I bounced back and forth on whether or not I would share what I have actually struggled with for the majority of my life, or if would choose something that felt more “safe” and less personal. I suppose part of the idea of these prompts is to dig deeper, though, so I’ll go with my gut and talk about the thing that first came to mind, which is the black dog  that has been following me around since I was a teen.  (One of the best books I’ve seen that simply and accurately describes what depression feels like).

First a little background, though, beginning somewhere in the middle when things took a turn for the better.



I couldn’t tell you what was different about Memorial Day weekend of 2007, but despite the shining sun and perfect temperature, I felt nothing but cold, alone, and lost.  It felt as though I were destined to continue living under a black cloud that seemed inescapable despite the therapy that I had undergone and the numerous prescription cocktails that my psychiatrist had prescribed over the years.  For so long I had been struggling alone because I didn’t know how to ask for help from family or friends.  How do you tell the people you love the most that you are hurting and tired and ready to give up?  I couldn’t do it, but I also knew I wasn’t ready to give up – not really. Though I couldn’t see a future for myself, I knew there had to be one. I hit a breaking point and drove myself to an acute treatment center and admitted myself for psychiatric care.  It was the hardest thing I’ve ever done in my life, and yet I felt like such a weight was lifted once it was done.

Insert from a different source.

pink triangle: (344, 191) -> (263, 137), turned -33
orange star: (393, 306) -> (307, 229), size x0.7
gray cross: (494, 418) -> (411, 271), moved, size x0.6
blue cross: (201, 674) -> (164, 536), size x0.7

My breakthrough led me to treatment that enabled me to deal with a fairly constant struggle with Major Depressive Disorder, even to this day.  For a long time I was on anti-depressants, but was determined to get off of them before I got pregnant, so I did.  It certainly wasn’t easy, but I knew that while I couldn’t control my brain chemistry, I could control some of my triggers and I knew there was always a light at the tunnel.  I had seen it, even when it was nothing but a pinprick, but that’s enough for me. I know that no matter how badly I may relapse, I can always find my way out again.  Granted, sometimes I can’t do it alone, which is why I’m back on medications after giving birth to Phoebe.  I had enough sense to know I wasn’t getting out of the tunnel without a lifeline this time around. It’s temporary, though.

While some days it is a very hard struggle, I’ve come to just accept it as a part of my life, and thankfully Josh has accepted it as well.  I know it isn’t always easy for him when I’m having a bad day (or week or more) and he’s left to pick up the pieces when I have difficulty functioning. Time and experience have made me more aware of myself, though, and I think self-awareness is key.  I know that while I’m a planner, I can only look ahead so far into the future otherwise I tend to get carried away and cause myself unnecessary anxiety and worry.  One question I’ve always hated at interviews is “Where do you see yourself in five years” because of how much anxiety it gives me.  Silly, right?  So, one of the things I try to do is stay present and in the moment, but also challenge myself to look ahead with an open mind and without fear of the unknown.

While I know many people rely on medications to help them with their illnesses (which is perfectly fine and acceptable), it is my goal to once again get off prescription drugs and focus not only on my mental health, but my physical health since they are obviously interconnected and if one suffers, so does the other.  The hardest part is time, or lack thereof. It seems like there is so little time in the day and my attention is pulled in so many different directions.  Ultimately I’ll have to change my priorities and use my time as wisely as possible, figuring out what will make the most difference for my physical and mental wellbeing.  It’s worth it, though… I’m worth it, and so is my family.